>>>>

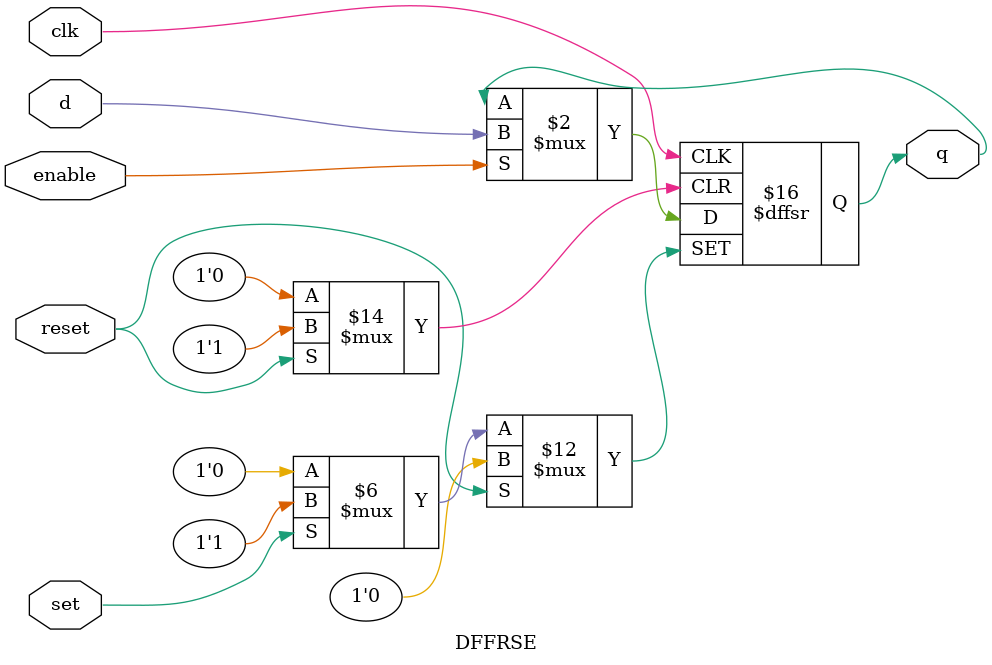
<source format=v>
module DFFRSE (input d,  
               input clk,  
               input reset, 
				   input set,
				   input enable, 
               output reg q);  
	
    
    always @ (posedge clk or posedge reset or posedge set)  
     begin
		if(reset)
          q <= 0;
		else if(set)
			 q <= 1;
		else if (clk)
		begin
		if (enable)
          q <= d; 
	   end
	end
	  
endmodule  
</source>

<<<<

[Task details] Apart from the pictures, return every entry above exactly as given.

[Solution to this problem]
<source format=v>
module DFFRSE (input d,  
               input clk,  
               input reset, 
				   input set,
				   input enable, 
               output reg q);  
	
    
    always @ (posedge clk or posedge reset or posedge set)  
     begin
		if(reset)
          q <= 0;
		else if(set)
			 q <= 1;
		else if (clk)
		begin
		if (enable)
          q <= d; 
	   end
	end
	  
endmodule  
</source>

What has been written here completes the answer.